How long we keep information
We keep personal data only for as long as reasonably necessary for the purpose for which it was collected, including service delivery, security, accounting, dispute handling and legal obligations.
- Chat conversations are normally retained for 90 days. A customer arrangement or platform setting may use a different period between 30 and 730 days.
- Account and configuration data is generally kept while the service is active and for a limited period afterwards to close the account and handle queries.
- Knowledge content is kept while required to operate the customer’s assistant and is deleted or anonymised after the service ends, subject to backup cycles.
- Enquiry and support correspondence is kept for as long as needed to respond and maintain an appropriate business record.
- Transaction and tax records are normally kept for six years or longer where the law requires.
Backups and security records may remain for a short additional period before being overwritten or deleted securely.
Cookies and browser storage
The public marketing website does not currently set advertising or non-essential analytics cookies. Cloudflare may use strictly necessary technologies for security, traffic management and reliable delivery.
The customer dashboard uses Firebase technology that is necessary to sign users in and maintain an authenticated session. The chatbot uses session storage to keep a random conversation identifier in the visitor’s browser so that messages remain in the same conversation. That identifier does not contain the visitor’s name or email address and normally ends with the browser tab’s session.

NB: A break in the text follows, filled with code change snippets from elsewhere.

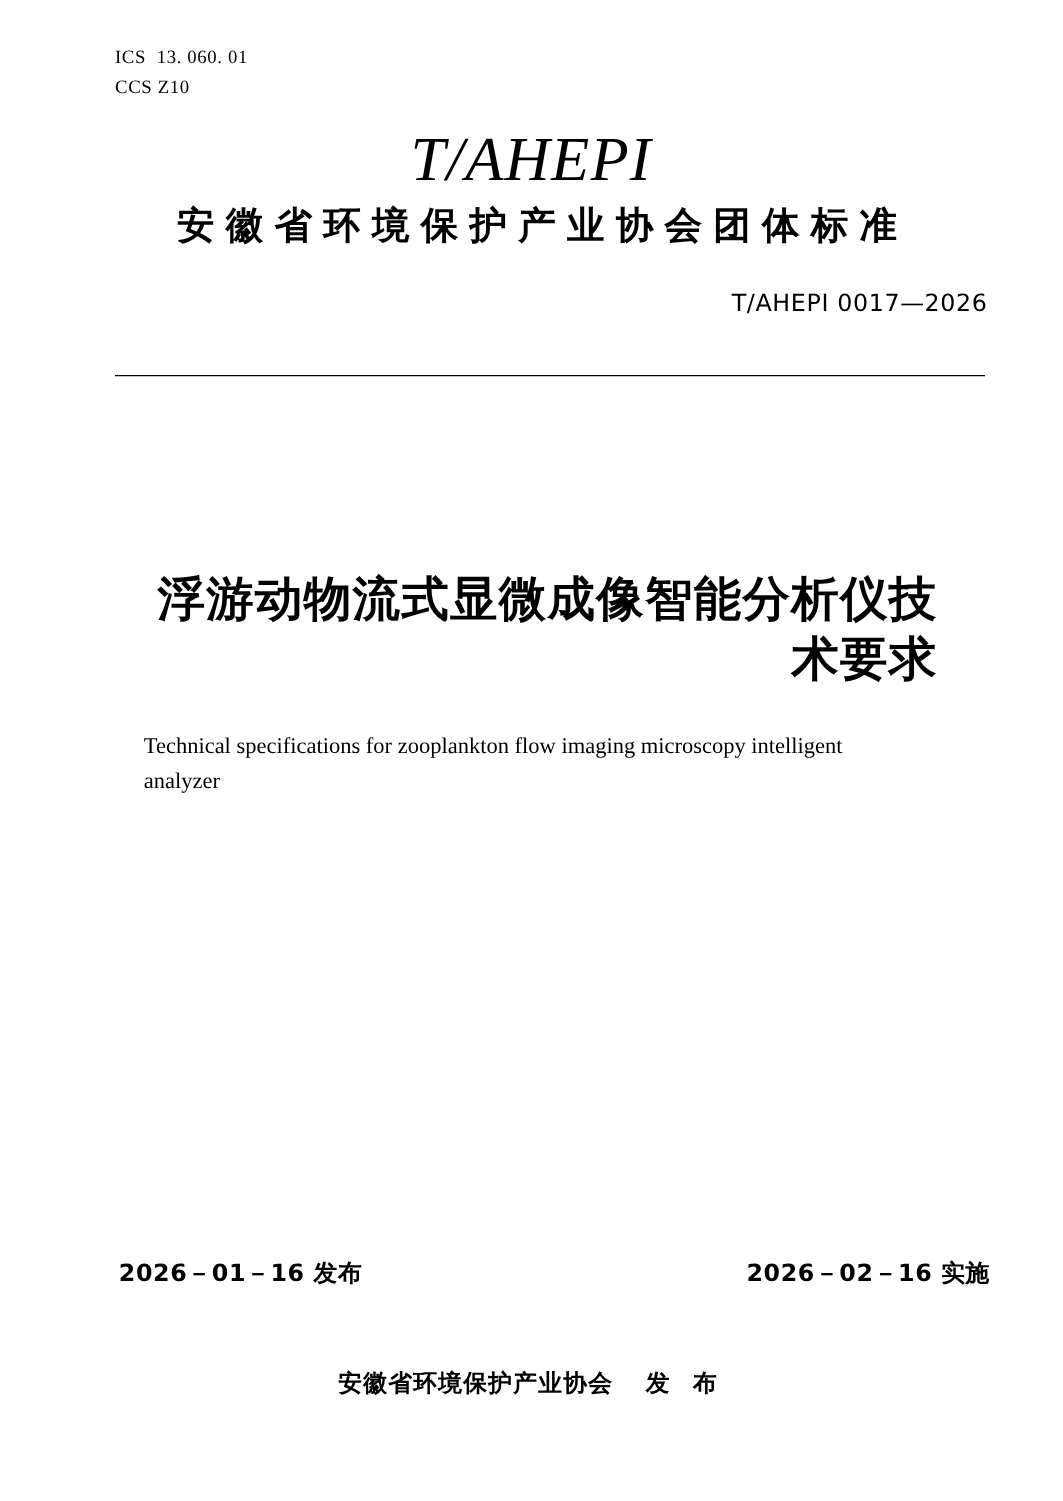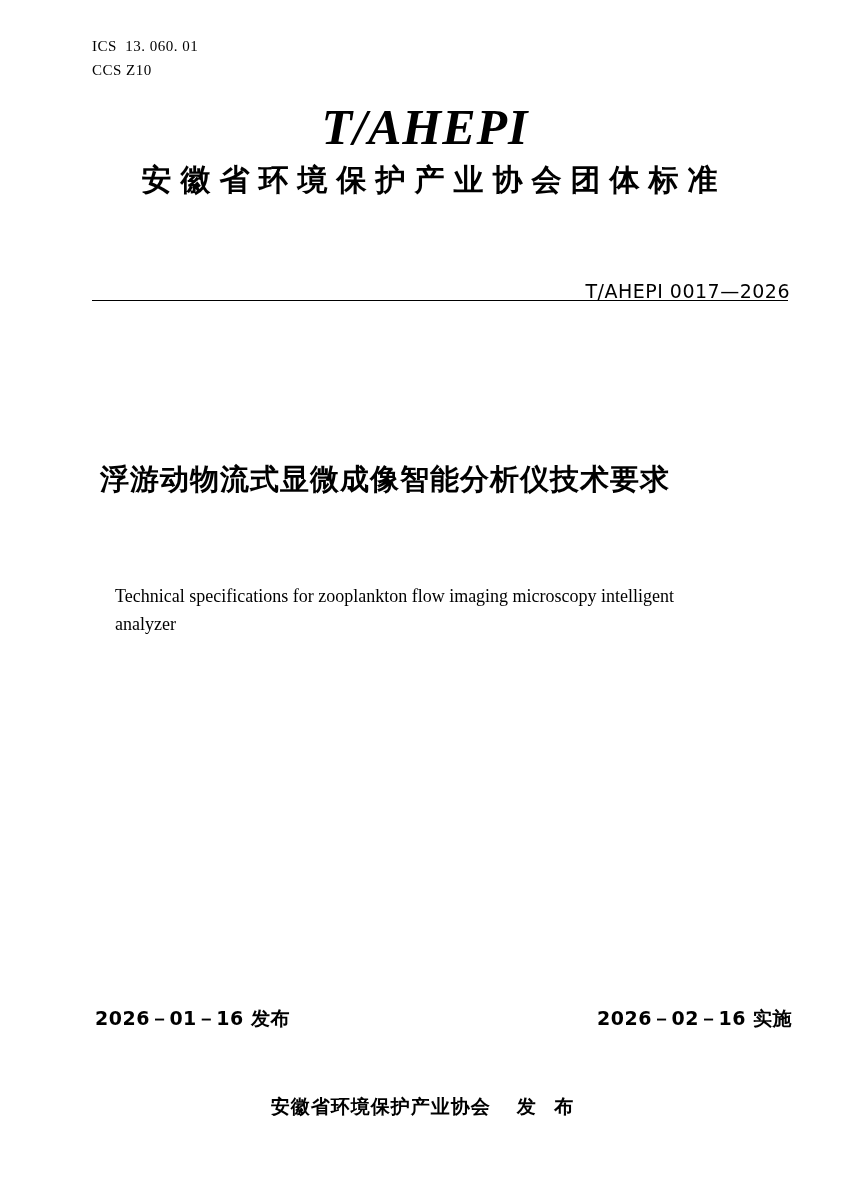--- a/index.html
+++ b/index.html
@@ -37,21 +37,21 @@
   }
 
   
   .logo-line {
     position: absolute;
     left: 0;
     top: 98px;
     width: 850px;
     text-align: center;
     font-family: "Liberation Serif", serif;
-    font-weight: bold;
+    font-weight: normal;
     font-style: italic;
     font-size: 50px;
     letter-spacing: 1px;
   }
 
   .org-line {
     position: absolute;
     left: 0;
     top: 160px;
     width: 850px;
@@ -64,42 +64,41 @@
     box-sizing: border-box;
   }
 
   .std-no {
     position: absolute;
     right: 60px;
     top: 232px;
     font-family: "DejaVu Sans", sans-serif;
     font-size: 19px;
     letter-spacing: 0.5px;
-    margin-top: 48px;
   }
 
   .rule {
     position: absolute;
     left: 92px;
     top: 300px;
     width: 696px;
     height: 0;
     border-top: 1.6px solid #000;
   }
 
   
   .title-cn {
     position: absolute;
     left: 100px;
     top: 455px;
     width: 650px;
-    text-align: left;
+    text-align: right;
     font-family: "DejaVu Sans", sans-serif;
     font-weight: bold;
-    font-size: 29px;
+    font-size: 38px;
     line-height: 48px;
     letter-spacing: 1px;
   }
   .title-en {
     position: absolute;
     left: 115px;
     top: 582px;
     width: 620px;
     font-family: "Liberation Serif", serif;
     font-size: 18px;

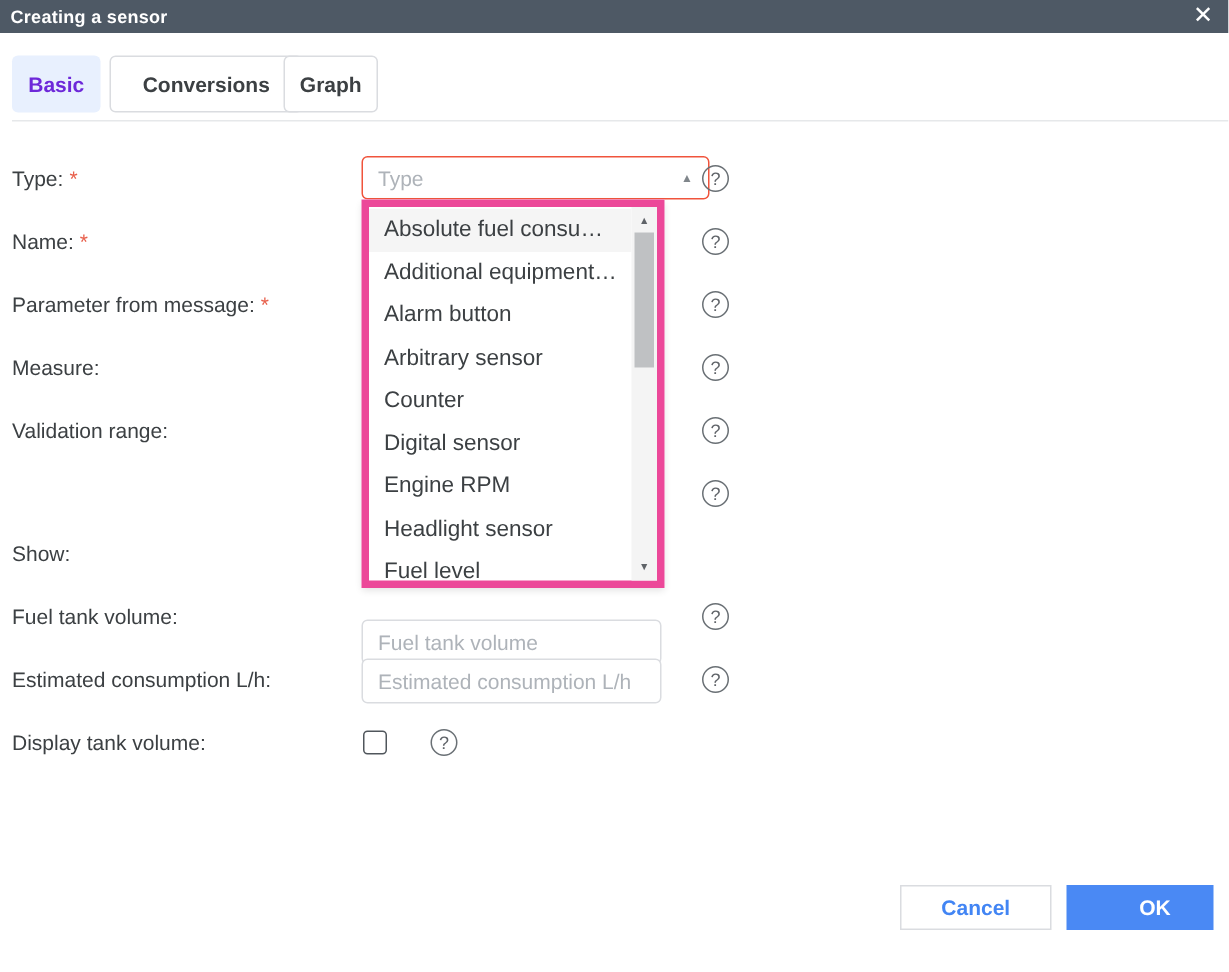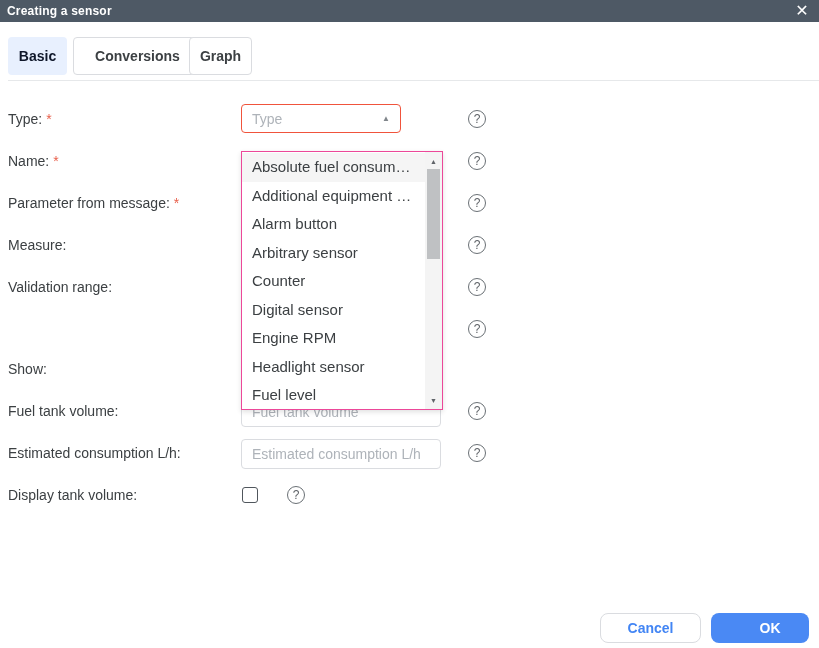--- a/index.html
+++ b/index.html
@@ -26,21 +26,21 @@
     display: flex; align-items: center; justify-content: center;
     color: #fff; font-size: 16px; font-weight: 400; cursor: pointer; line-height: 1;
   }
 
   
   .tab {
     position: absolute; top: 37px; height: 38px;
     display: flex; align-items: center; justify-content: center;
     font-size: 14px; font-weight: 700; border-radius: 4px; cursor: pointer;
   }
-  .tab.active { background: #e8f0fe; color: #0f172a; border: none; }
+  .tab.active { background: #e8f0fe; color: #6d28d9; border: none; }
   .tab.plain { background: #fff; color: #3c4043; border: 1px solid #dadce0; }
   .tab-basic { left: 8px; width: 59px; }
   .tab-conversions { left: 73px; width: 129px; }
   .tab-graph { left: 189px; width: 63px; align-items: center; }
   .tabs-divider {
     position: absolute; left: 8px; right: 0; top: 80px; height: 1px; background: #e6e8ea;
   }
 
   
   .flabel {
@@ -53,35 +53,35 @@
   .tinput {
     position: absolute; left: 241px; width: 200px; height: 30px;
     border: 1px solid #dadce0; border-radius: 4px; background: #fff;
     font-family: "Liberation Sans", sans-serif;
     font-size: 14px; color: #3c4043; padding: 0 10px; outline: none;
   }
   .tinput::placeholder { color: #aeb3b9; opacity: 1; }
 
   
   .type-select {
-    position: absolute; left: 241px; top: 104px; width: 160px; height: 29px;
+    position: absolute; left: 241px; top: 104px; width: 232px; height: 29px;
     border: 1px solid #f0543c; border-radius: 4px; background: #fff;
     display: flex; align-items: center; cursor: pointer;
   }
   .type-select .sel-placeholder {
     margin-left: 10px; font-size: 14px; color: #aeb3b9; flex: 1;
   }
   .type-select .sel-arrow {
     margin-right: 10px; font-size: 8px; color: #80868b;
   }
 
   
   .dropdown {
-    position: absolute; left: 241px; top: 151px; width: 202px; height: 259px;
-    background: #fff; border: 1px solid #ec4899;
+    position: absolute; left: 241px; top: 133px; width: 202px; height: 259px;
+    background: #fff; border: 5px solid #ec4899;
     box-shadow: 0 2px 5px rgba(0,0,0,.12);
     z-index: 5;
   }
   .dropdown-list { position: absolute; left: 0; top: 1px; right: 17px; bottom: 1px; overflow: hidden; }
   .dropdown-option {
     height: 28.5px; line-height: 28.5px; padding: 0 8px 0 10px;
     font-size: 15px; color: #3c4043; white-space: nowrap;
     overflow: hidden; text-overflow: ellipsis; cursor: pointer;
   }
   .dropdown-option.highlighted { background: #f5f5f5; }
@@ -112,21 +112,21 @@
   }
 
   
   .checkbox {
     position: absolute; left: 242px; top: 487px; width: 16px; height: 16px;
     border: 1px solid #50565c; border-radius: 3px; background: #fff; cursor: pointer;
   }
 
   
   .btn {
-    position: absolute; top: 613px; height: 30px; border-radius: 8px;
+    position: absolute; top: 590px; height: 30px; border-radius: 0;
     display: flex; align-items: center; justify-content: center;
     font-size: 14px; font-weight: 700; cursor: pointer;
     font-family: "Liberation Sans", sans-serif;
   }
   .btn-cancel {
     left: 600px; width: 101px; background: #fff; color: #4285f4;
     border: 1px solid #dadce0;
   }
   .btn-ok {
     left: 711px; width: 98px; background: #4a89f4; color: #fff; border: none; padding-left: 20px;
@@ -208,21 +208,21 @@
   <div class="help-icon" style="left:468px; top:110px">?</div>
   <div class="help-icon" style="left:468px; top:152px">?</div>
   <div class="help-icon" style="left:468px; top:194px">?</div>
   <div class="help-icon" style="left:468px; top:236px">?</div>
   <div class="help-icon" style="left:468px; top:278px">?</div>
   <div class="help-icon" style="left:468px; top:320px">?</div>
   <div class="help-icon" style="left:468px; top:402px">?</div>
   <div class="help-icon" style="left:468px; top:444px">?</div>
   <div class="help-icon" style="left:287px; top:486px">?</div>
 
-  <input class="tinput" style="top: 397px;" placeholder="Fuel tank volume">
+  <input class="tinput" style="top: 413px;" placeholder="Fuel tank volume">
   <input class="tinput" style="top: 439px;" placeholder="Estimated consumption L/h">
 
   <div class="checkbox"></div>
 
   <div class="btn btn-cancel">
     <span>Cancel</span>
   </div>
   <div class="btn btn-ok">
     <span>OK</span>
   </div>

If we introduce non-essential analytics, advertising or similar technologies, we will update this policy and use an appropriate consent mechanism where required.
How we protect information
We use proportionate technical and organisational measures including managed identity, access controls, tenant separation, encrypted connections, protected production credentials, domain checks, rate limiting, logging, backups and approval controls. No online system can be guaranteed completely secure, but we review and improve safeguards as the service develops.
Your data-protection rights
Depending on the circumstances, you may have rights to request access, rectification, erasure, restriction, portability and information about how your personal data is used. Where processing is based on consent, you may withdraw it at any time without affecting earlier lawful processing.
You may object to processing based on legitimate interests. You have an absolute right to object to personal data being used for direct marketing.
Rights are not always absolute and an exemption may apply. We may need to verify your identity. If Solviro processes the data for one of our customers, we may refer the request to that customer or assist them in responding.
Children
Solviro is a business service and is not directed at children. We do not knowingly create accounts for anyone under 18. Customers whose own websites are intended for children must tell us before using the chatbot and must meet the additional legal requirements that apply to children’s data.
Changes to this policy
We may update this policy when the service, providers or law changes. We will publish the updated version here and change the effective date. We will give customers additional notice where a change is material and it is reasonable to do so.
Contact and complaints
Contact us if you have a privacy question, want to exercise a right or wish to complain about our use of personal data:
BPS Designs Limited2A Swordfish Business Park, Swordfish Close
Higgins Lane, Burscough, Lancashire
United Kingdom, L40 8JW
Company number: 05360014
Email: support@bpsdesigns.co.uk
You may also complain to the Information Commissioner’s Office. Visit theICO complaints page for current contact details and guidance. We would appreciate the opportunity to address your concern first.